The connection (according to the author as far as I've understood him) is: "All the techniques that have been developed to work around the inefficiencies of ORMs are just reinventing the wheel. The solutions have been there for 40 years and your workarounds are only needed because you think about individuals (object-orientied) instead of sets (relational)."
> The solutions have been there for 40 years and your workarounds are only needed because you think about individuals (object-orientied) instead of sets (relational)
(This is to OP rather than you)
Well if that's the argument he's making, one example I can think of, in the case of an extremely complex update, while it always can be done in pure SQL, it is much easier to logically code using an ORM, perhaps even using individuals rather than sets (the horror). And while this implementation might execute slower (.1 second vs .01 second), it is vastly simpler to read and refactor without screwing something up (ie: economically cheaper), and as for the performance argument, it only needs to be fast enough.

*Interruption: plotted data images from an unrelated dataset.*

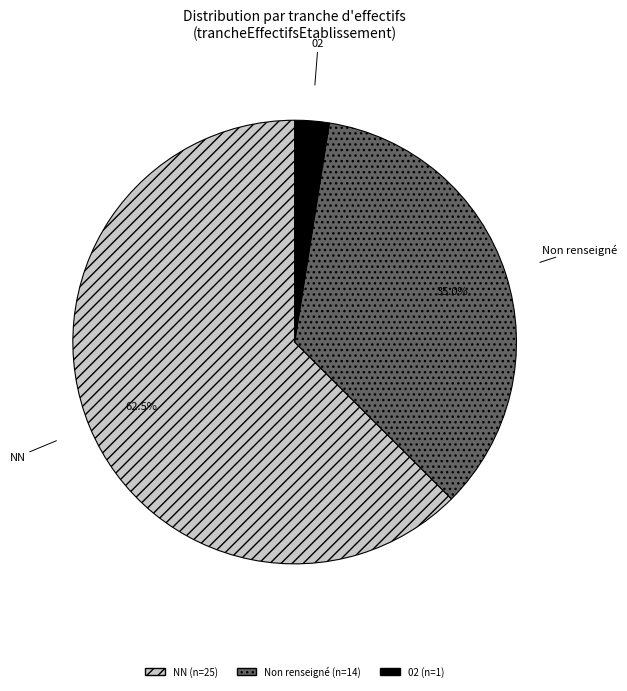

To the nearest percent, what is the difference between the largest and smallest slice percentages?

60%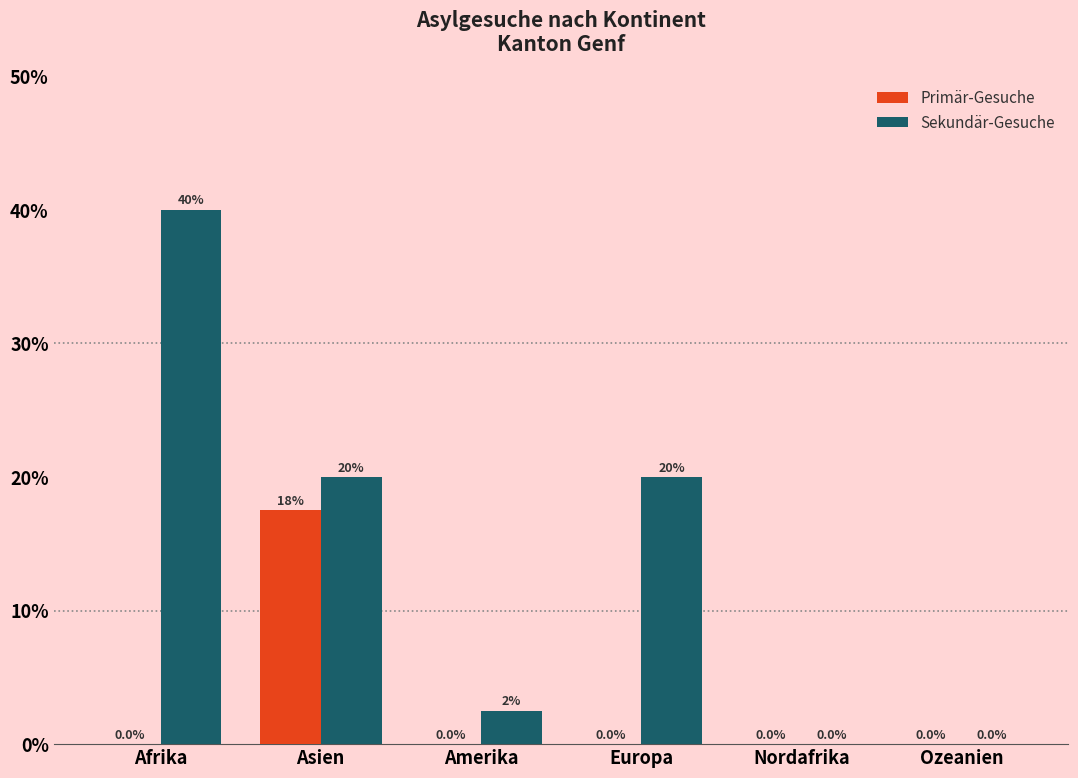

Does the chart contain stacked bars?

No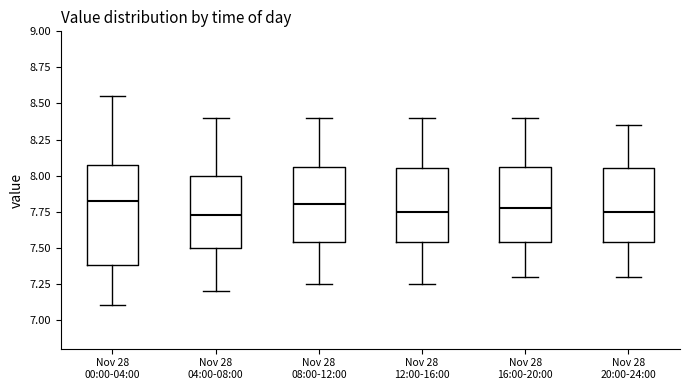

Reading left to right, transcribe this box plot: for each box, give where its median line is, the range the box spans, and where its two whiskers end, as read against the y-axis. The values are not printed on the chart, so give them approximately, as read against the axis.

Nov 28 00:00-04:00: median 7.85, box 7.40 to 8.05, whiskers 7.10 to 8.55
Nov 28 04:00-08:00: median 7.75, box 7.50 to 8.00, whiskers 7.20 to 8.40
Nov 28 08:00-12:00: median 7.80, box 7.55 to 8.05, whiskers 7.25 to 8.40
Nov 28 12:00-16:00: median 7.75, box 7.55 to 8.05, whiskers 7.25 to 8.40
Nov 28 16:00-20:00: median 7.80, box 7.55 to 8.05, whiskers 7.30 to 8.40
Nov 28 20:00-24:00: median 7.75, box 7.55 to 8.05, whiskers 7.30 to 8.35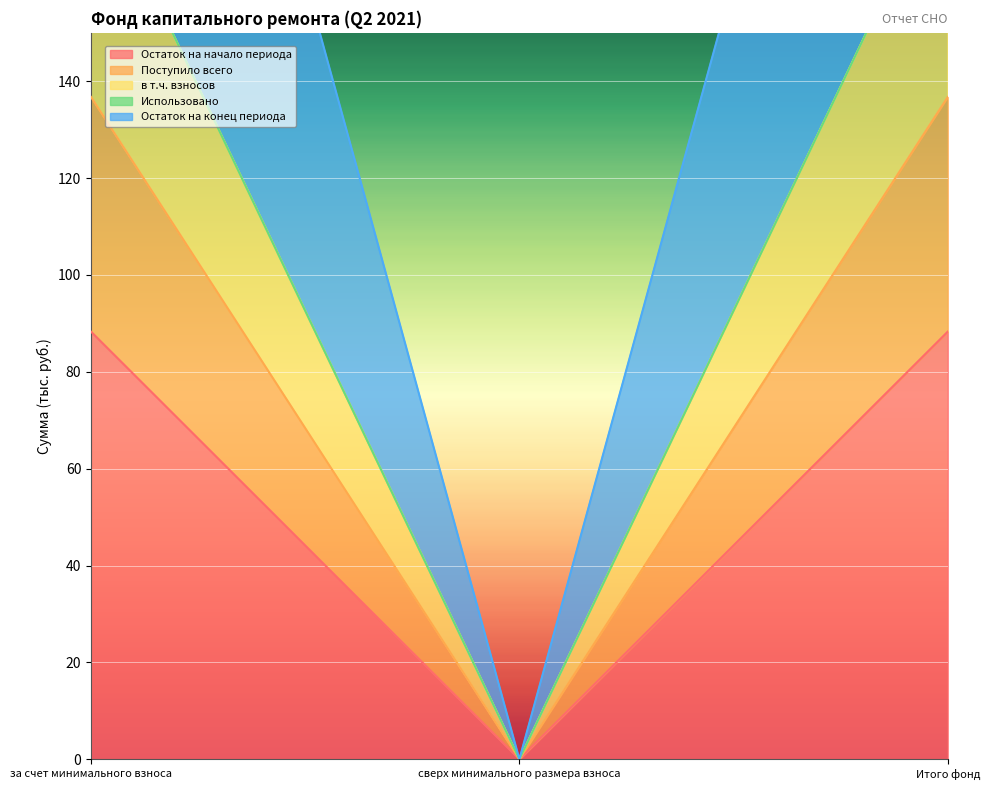

Rank the categories by Остаток на конец периода value from lowest to highest.

сверх минимального размера взноса, за счет минимального взноса, Итого фонд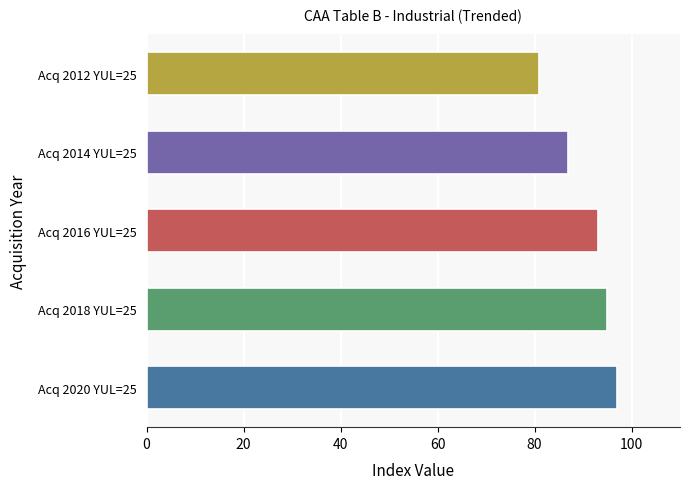

Does the chart contain any negative values?

No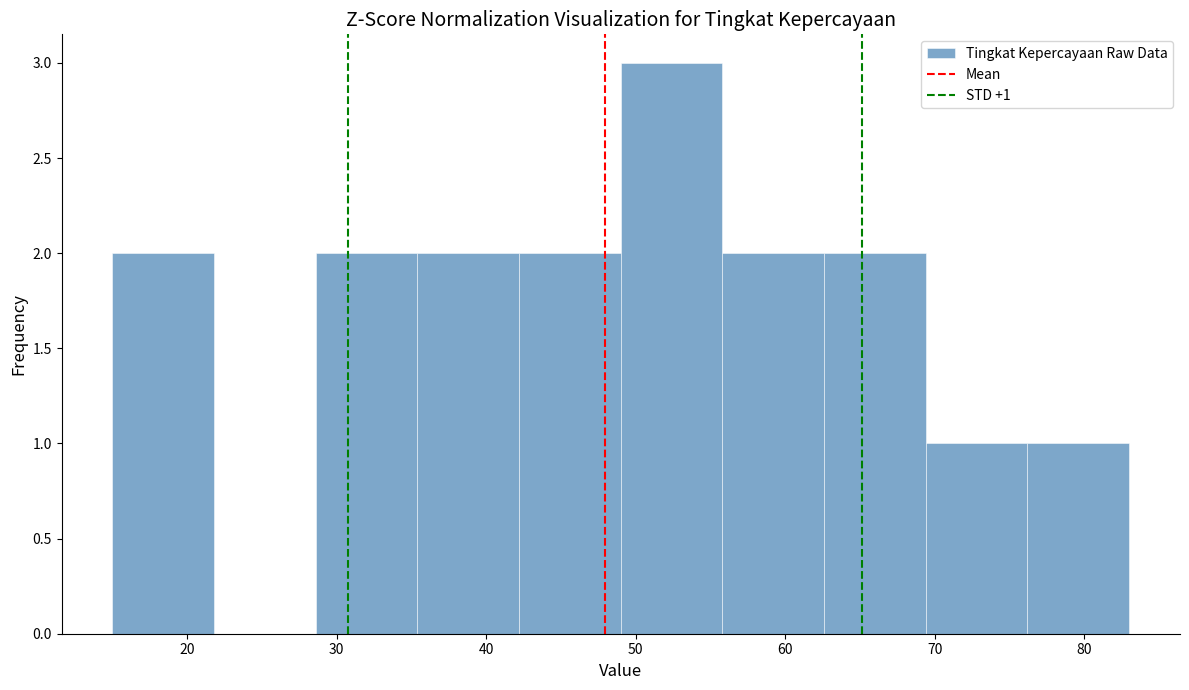

Over which range of the x-axis is the bar tallest?

49.0 to 55.8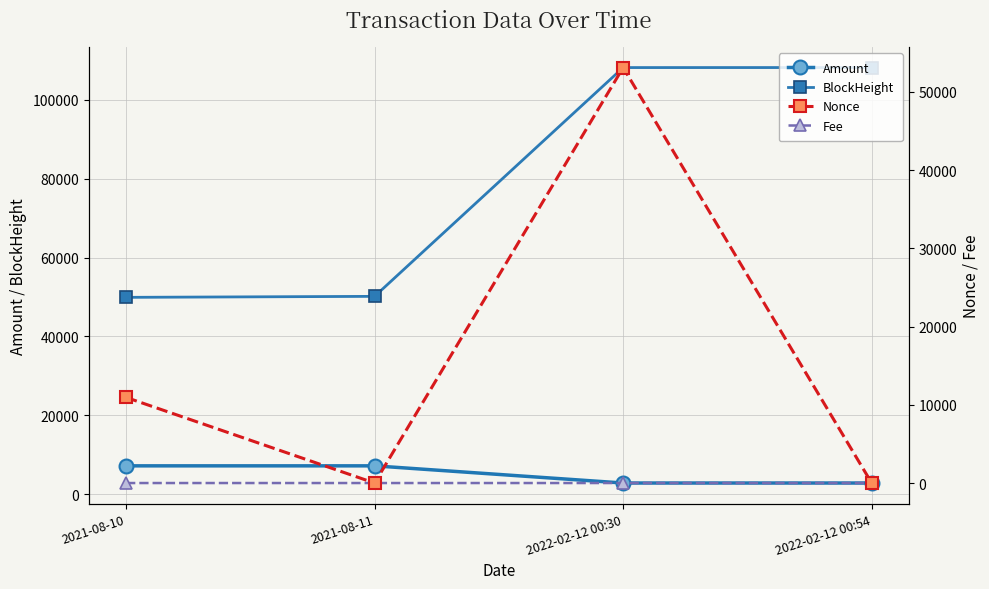

List the labels in order of BlockHeight value, smallest first.

2021-08-10, 2021-08-11, 2022-02-12 00:30, 2022-02-12 00:54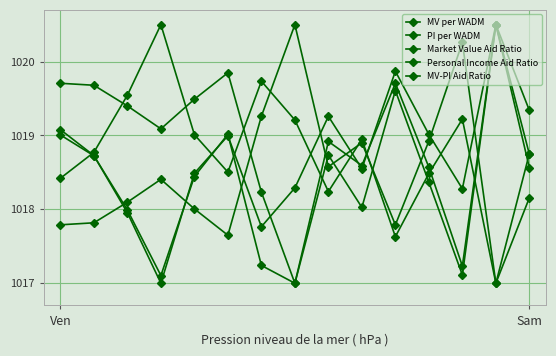

Rank the series by their maximum value, from lowest to highest.

MV per WADM, PI per WADM, Market Value Aid Ratio, Personal Income Aid Ratio, MV-PI Aid Ratio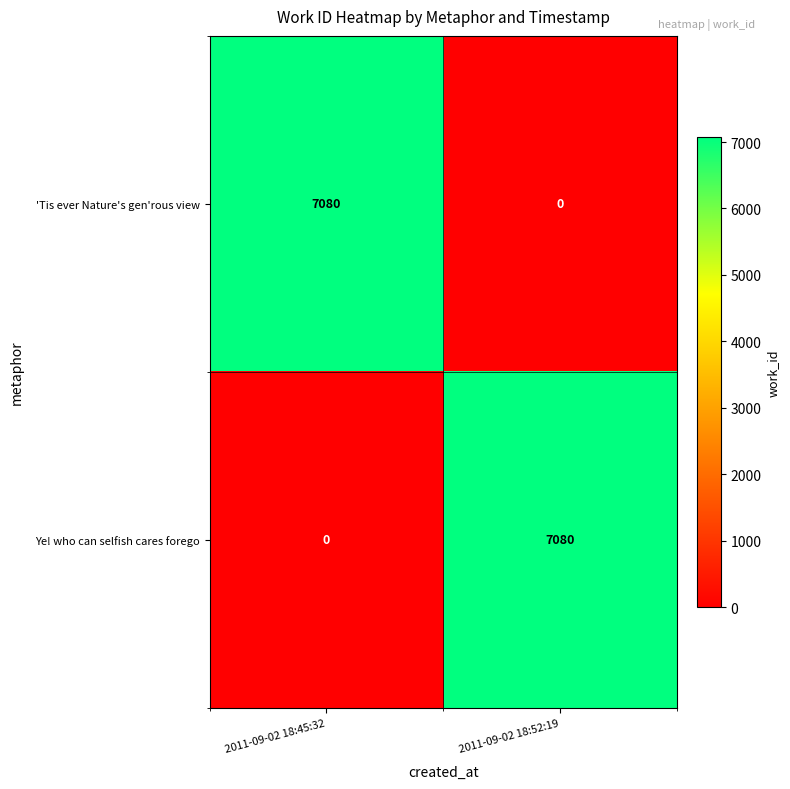

Count the number of data series in this chart.

2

The problem is, in the real world the performance divide between iterative and set-based solutions often spans much more than just one order of magnitude. For someone who's got solid experience in constructing set-based queries, the SQL solution can quite often be simpler to read and refactor as well. That's admittedly a big 'for', though. Good database folks reason about this stuff in fundamentally different ways, and there's a lot more to creating a good database person than simply teaching a programmer SQL.
In respects like that, ORM's greatest benefit is also its greatest downfall. Using an ORM means you can put people who don't have a strong grasp of databases in charge of your databases. Sadly, it also means that you've put people who don't have a strong grasp of databases in charge of your databases.
For that matter, only needing to be "fast enough" is fine if you're the only kid in the playground. That's often a safe assumption to make if you're writing app code, but less so with databases. If the database is being shared by a number of applications, or if the server is hosting multiple databases, or if you have to worry about concurrency, then being "fast enough" probably isn't enough. Because you've also got to think about all the other ways that your queries could be affecting everyone else, and making sure you aren't subjecting your server to the tragedy of the commons.
Which comes to another nice thing about having a dedicated database person. It means there's someone whose official bailiwick is the DBMS. If app A isn't experiencing any performance problems itself, but is causing performance problems for app B (say, because of some perverse locking situation), that's a bug that a DB guy is best positioned to diagnose and fix. If the application isn't too tightly coupled to the database (i.e., sprocs are in place) then he can even quietly fix it on the server side without having to hassle anyone about the application code. A team that's too ORM-reliant, on the other hand, risks failing to include anybody who's even well-equipped to recognize the problem, let alone fix it.
Which is creating a false dichotomy. Assuming your are using some OO language then you will have to, at some point, turn the relational data into objects. At that point you are always creating an ORM.
> Assuming your are using some OO language then you will have to, at some point, turn the relational data into objects. At that point you are always creating an ORM.
This is not true.
At some point, you will need to extract a subset of the relational data and represent it using your application's in-memory model. If your hand is not forced by the ORM, this is unlikely to be a direct mapping of the database.
This is no different than a network protocol, wherein the protocol is not a direct representation of application state, and the application does not attempt to model the network protocol using the same constructs that it uses to model its in-memory state.
I don't see how ORM forces your hand to be a direct mapping of the database. To me the benefit of ORM is that, most of the time I do want a direct mapping of the database, but there are often times when I need to add a layer of abstraction/validation/redirection on top of it.
The direct mapping of the database that it provides isn't really direct, and the impedance mismatch makes a mess of what could be a simple, easy to understand in-memory application model.
No, you haven't. If your in-memory application model mirrors your database model, you're probably doing it wrong; either your application model is poor, or your database model is.